我怎樣才能弄清楚,這些最後一個是最接近的一個?

"/html[1]/body[1]/div[1]/div[1]/div[3]/div[1]/div[4]/div[1]/img[1]" 
"/html[1]/body[1]/div[1]/div[1]/div[3]/div[1]/div[4]/div[3]/a[1]/img[1]" 
"/html[1]/body[1]/div[1]/div[1]/div[3]/div[1]/div[4]/div[3]/a[2]/img[1]" 
"/html[1]/body[1]/div[1]/div[1]/div[3]/div[1]/div[4]/div[5]/img[1]" 
"/html[1]/body[1]/div[1]/div[1]/div[3]/div[1]/div[5]/div[1]/img[1]" 

它並不一定是最後一個。

這裏是我如何到達那裏:

protected string GuessThumbnail(HtmlDocument document) 
{ 
    HtmlNode root = document.DocumentNode; 
    IEnumerable<string> result = new List<string>(); 

    HtmlNode description = root.SelectSingleNode(DescriptionPredictiveXPath); 
    if (description != null) // in this case, we predict relevant images are the ones closest to the description text node. 
    { 
     HtmlNode node = description.ParentNode; 
     while (node != null) 
     { 
      string path = string.Concat(node.XPath, ImageXPath); 
      node = node.ParentNode; 
      IEnumerable<HtmlNode> nodes = root.SelectNodesOrEmpty(path); 

      // find the image tag that's closest to the text node. 
      if (nodes.Any()) 
      { 
       var xpaths = nodes.Select(n => n.XPath); 
       xpaths.ToList(); 

       // return closest 
      } 
     } 
    } 
    // figure some other way to do it 

    throw new NotImplementedException(); 
} 
+0

你的意思最接近的是如何接近它是文檔結構目標元素內? – JamieSee 2012-03-08 17:56:01

+0

是的,就是這樣。我想知道'div [7]'比'div [5]'更接近'div [4]',如果有多個'div [5]',那麼檢查下一層,等等直到找到最接近的元素。 – bevacqua 2012-03-08 17:59:12

+0

您的代碼是否使用CodePlex的Html Agility Pack? – JamieSee 2012-03-08 18:27:57

回答

0

難道這樣的:

protected string GuessThumbnail(HtmlDocument document) 
    { 
     HtmlNode root = document.DocumentNode; 
     HtmlNode description = root.SelectSingleNode(DescriptionPredictiveXPath); 

     if (description != null) 
     { 
      // in this case, we predict relevant images are the ones closest to the description text node. 
      HtmlNode parent = description.ParentNode; 
      while (parent != null) 
      { 
       string path = string.Concat(parent.XPath, ImageXPath); 
       IList<HtmlNode> images = root.SelectNodesOrEmpty(path).ToList(); 

       // find the image tag that's closest to the text node. 
       if (images.Any()) 
       { 
        HtmlNode descriptionOutermost = description.ParentNodeUntil(parent); // get the first child towards the description from the parent node. 
        int descriptionIndex = descriptionOutermost.GetIndex(); // get the index of the description's outermost element. 

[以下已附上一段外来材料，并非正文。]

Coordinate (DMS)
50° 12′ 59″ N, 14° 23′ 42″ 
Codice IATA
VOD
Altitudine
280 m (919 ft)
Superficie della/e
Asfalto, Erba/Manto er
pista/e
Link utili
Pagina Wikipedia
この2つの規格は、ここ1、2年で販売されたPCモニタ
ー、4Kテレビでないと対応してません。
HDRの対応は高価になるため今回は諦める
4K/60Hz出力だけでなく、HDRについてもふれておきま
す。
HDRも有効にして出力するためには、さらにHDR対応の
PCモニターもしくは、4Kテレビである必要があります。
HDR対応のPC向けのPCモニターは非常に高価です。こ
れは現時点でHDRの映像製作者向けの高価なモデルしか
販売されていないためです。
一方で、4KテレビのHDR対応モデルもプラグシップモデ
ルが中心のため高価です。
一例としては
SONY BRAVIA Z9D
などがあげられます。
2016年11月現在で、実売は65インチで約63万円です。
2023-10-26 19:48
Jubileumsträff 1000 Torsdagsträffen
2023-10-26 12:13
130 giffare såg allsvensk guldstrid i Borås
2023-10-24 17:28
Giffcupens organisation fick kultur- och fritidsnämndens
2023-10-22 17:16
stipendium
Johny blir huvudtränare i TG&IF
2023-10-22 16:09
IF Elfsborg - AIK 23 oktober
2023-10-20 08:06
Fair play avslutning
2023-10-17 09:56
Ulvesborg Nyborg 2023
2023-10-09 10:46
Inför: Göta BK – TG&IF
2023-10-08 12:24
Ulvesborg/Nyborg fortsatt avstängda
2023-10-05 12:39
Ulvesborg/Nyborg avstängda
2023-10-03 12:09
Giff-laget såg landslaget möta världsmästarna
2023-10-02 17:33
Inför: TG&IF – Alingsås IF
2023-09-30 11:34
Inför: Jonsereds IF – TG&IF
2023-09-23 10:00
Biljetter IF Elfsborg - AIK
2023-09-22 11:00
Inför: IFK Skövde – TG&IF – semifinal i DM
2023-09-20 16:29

        HtmlNode closestToDescription = null; 
        int distanceToDescription = int.MaxValue; 

        foreach (HtmlNode image in images) 
        { 
         int index = image.ParentNodeUntil(parent).GetIndex(); // get the index of the image's outermost element. 
         if (index > descriptionIndex) 
         { 
          index *= -1; 
         } 
         int distance = descriptionIndex - index; 
         if (distance < distanceToDescription) 
         { 
          closestToDescription = image; 
          distanceToDescription = distance; 
         } 
        } 
        if (closestToDescription != null) 
        { 
         string source = closestToDescription.Attributes["src"].Value; 
         return source; 
        } 
       } 

       parent = parent.ParentNode; 
      } 
     } 
     // figure some other way to do it 

     throw new NotImplementedException(); 
    } 


public static HtmlNode ParentNodeUntil(this HtmlNode node, HtmlNode parent) 
{ 
    while (node.ParentNode != parent) 
    { 
     node = node.ParentNode; 
    } 
    return node; 
} 
public static int GetIndex(this HtmlNode node) 
{ 
    return node.ParentNode.ChildNodes.IndexOf(node); 
} 
0

考慮「在深度優先的順序在整個樹中的位置」到每個節點分配。這樣比較2個節點將會非常簡單。

如果您可以將任意數據附加到您的節點 - 直接添加它。否則有所有節點的字典來定位地圖。

請注意,取決於您需要進行這種比較的次數,這種方法可能會讓您放慢速度,但應該很容易實施並測量它,以滿足您的要求。